More to the point: is there, as a handful of critics have suggested, something questionable about Denis’s choice to make a film about victimhood that refrains from exploring the psychology of the victims? For all Créton’s natural, almond-eyed soulfulness, Justine remains an opaque enigma, while Chiara Mastroianni, playing Subor’s mistress, radiates loneliness and desperation but rarely seems to have a will of her own (that is, until she finally lashes out in a last-ditch act). Marco is our entry point into their sufferings, and he’s as much an outsider as we are: a passive, world-weary onlooker who’d rather be floating out at sea; the quintessential noir protagonist in over his own head. But all this, I think, serves to justify the supposed lack of empathy in Bastards. It suggests the extent to which the film’s shadowy corporate Paris is of a piece with Chinatown’s rotten-to-the-core Los Angeles, or the Chicago that told Tony Camonte in Scarface that the world was his: within a thoroughly amoral universe in which women are bought and bartered by men of absolute power, victimhood consists precisely in being commodified, flattened out, reduced to a cipher.
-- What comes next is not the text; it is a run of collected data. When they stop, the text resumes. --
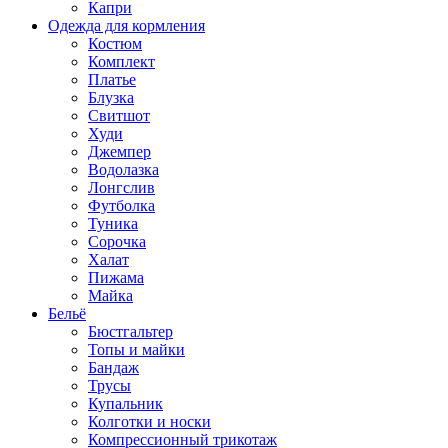
Капри
Одежда для кормления
Костюм
Комплект
Платье
Блузка
Свитшот
Худи
Джемпер
Водолазка
Лонгслив
Футболка
Туника
Сорочка
Халат
Пижама
Майка
Бельё
Бюстгальтер
Топы и майки
Бандаж
Трусы
Купальник
Колготки и носки
Компрессионный трикотаж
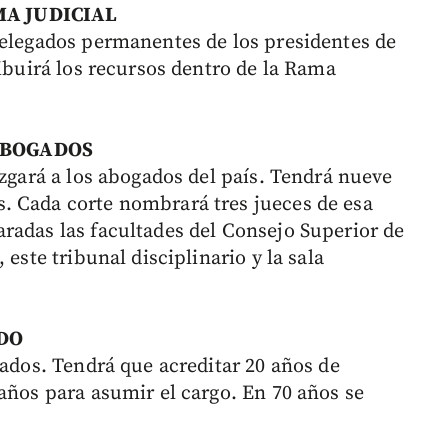
MA JUDICIAL
delegados permanentes de los presidentes de
ribuirá los recursos dentro de la Rama
ABOGADOS
uzgará a los abogados del país. Tendrá nueve
. Cada corte nombrará tres jueces de esa
radas las facultades del Consejo Superior de
 este tribunal disciplinario y la sala
DO
rados. Tendrá que acreditar 20 años de
años para asumir el cargo. En 70 años se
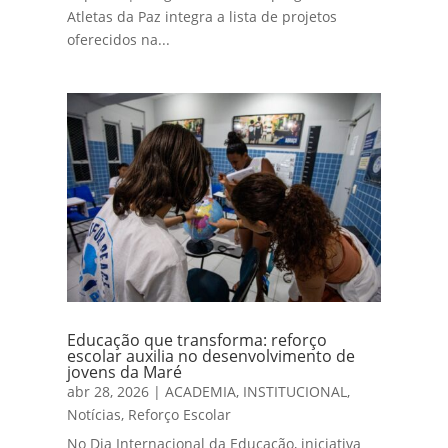
Atletas da Paz integra a lista de projetos
oferecidos na...
Educação que transforma: reforço
escolar auxilia no desenvolvimento de
jovens da Maré
abr 28, 2026
|
ACADEMIA
,
INSTITUCIONAL
,
Notícias
,
Reforço Escolar
No Dia Internacional da Educação, iniciativa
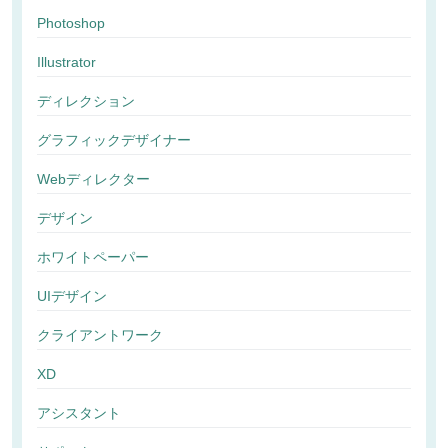
Photoshop
Illustrator
ディレクション
グラフィックデザイナー
Webディレクター
デザイン
ホワイトペーパー
UIデザイン
クライアントワーク
XD
アシスタント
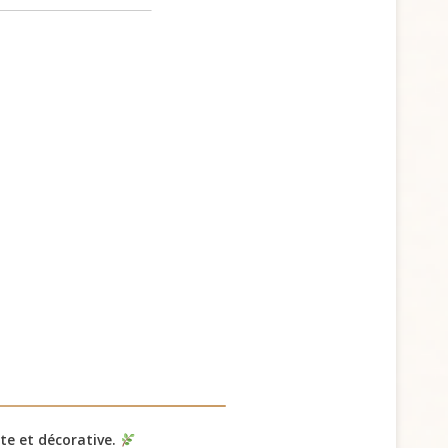
te et décorative.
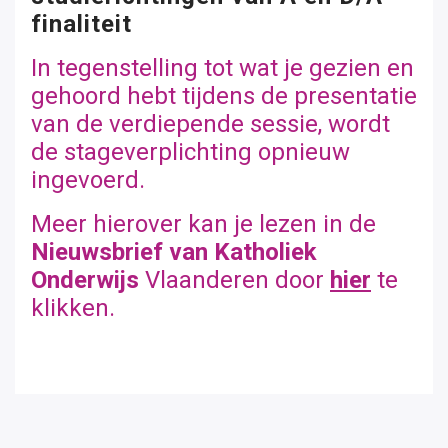
finaliteit
In tegenstelling tot wat je gezien en
gehoord hebt tijdens de presentatie
van de verdiepende sessie, wordt
de stageverplichting opnieuw
ingevoerd.
Meer hierover kan je lezen in de
Nieuwsbrief van Katholiek
Onderwijs
Vlaanderen door
hier
te
klikken.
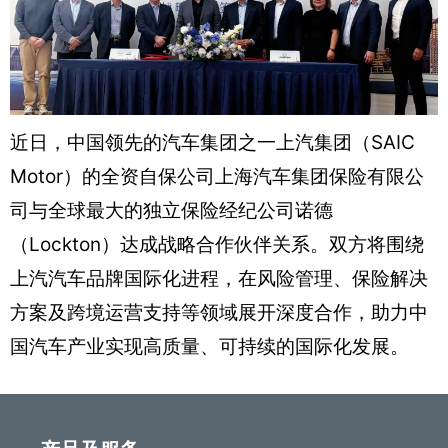
近日，中国领先的汽车集团之一上汽集团（SAIC
Motor）的全资自保公司上海汽车集团保险有限公
司与全球最大的独立保险经纪公司诺德
（Lockton）达成战略合作伙伴关系。双方将围绕
上汽汽车品牌国际化进程，在风险管理、保险解决
方案及跨境运营支持等领域展开深度合作，助力中
国汽车产业实现高质量、可持续的国际化发展。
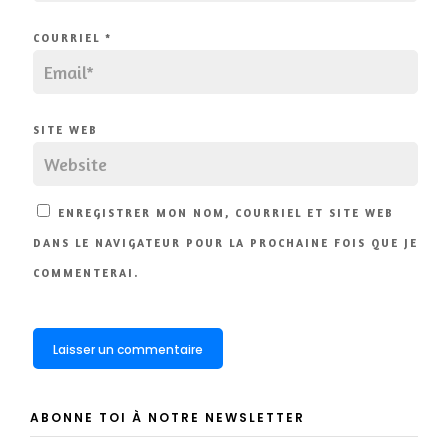
COURRIEL
*
SITE WEB
ENREGISTRER MON NOM, COURRIEL ET SITE WEB
DANS LE NAVIGATEUR POUR LA PROCHAINE FOIS QUE JE
COMMENTERAI.
ABONNE TOI À NOTRE NEWSLETTER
It’s fascinating to watch a filmmaker so sensitive to the expressive potential of faces, bodies, and surfaces working in a genre that denies its characters the freedom to show what they’re feeling (and in some cases, the freedom to feel, period). You can sense Denis straining to read something behind Créton’s classical-statue gaze or Subor’s drowsy movements, or the way the dim hall-light reflects off Mastroianni’s exposed back during a staircase love scene (one of the film’s few moments of genuine tenderness), or above all in the film’s parade of weathered, bleary-eyed faces. But the surfaces, for the first time in any recent Denis film, remain surfaces: closed off, impassive, tight-lipped.
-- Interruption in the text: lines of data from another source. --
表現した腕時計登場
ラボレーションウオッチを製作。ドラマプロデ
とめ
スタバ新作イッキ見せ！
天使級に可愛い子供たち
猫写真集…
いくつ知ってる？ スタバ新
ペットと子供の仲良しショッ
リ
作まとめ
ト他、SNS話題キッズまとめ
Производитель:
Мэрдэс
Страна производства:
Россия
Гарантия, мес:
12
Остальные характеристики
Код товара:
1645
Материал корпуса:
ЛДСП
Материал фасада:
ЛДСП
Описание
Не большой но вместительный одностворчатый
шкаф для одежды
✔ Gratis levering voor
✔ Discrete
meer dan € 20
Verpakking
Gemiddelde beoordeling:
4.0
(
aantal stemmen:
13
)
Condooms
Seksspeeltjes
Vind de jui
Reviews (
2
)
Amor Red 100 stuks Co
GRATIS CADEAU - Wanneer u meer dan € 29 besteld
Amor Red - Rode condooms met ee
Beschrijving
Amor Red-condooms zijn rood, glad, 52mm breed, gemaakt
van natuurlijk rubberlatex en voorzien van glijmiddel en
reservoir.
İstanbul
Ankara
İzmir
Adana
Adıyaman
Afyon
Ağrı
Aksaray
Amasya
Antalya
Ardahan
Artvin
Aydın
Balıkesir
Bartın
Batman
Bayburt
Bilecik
What the film amounts to, then, is an admission of failure—even, perhaps, of guilt. The crudely shot video footage that gives Bastards its final, stomach-churning twist is the piece of evidence the rest of the film has been apprehensively circling, or possibly spiraling helplessly into, and it couldn’t possibly have come from a fixed, ceiling-mounted camera as the film suggests. It’s shot, after all, in Denis’s unmistakable roving handheld style, and from that footage we might infer that there’s still one more bastard to account for in the film’s lineup of victims and abusers: the director, whose camera can’t help but reduce its subjects to manipulable collections of pixels.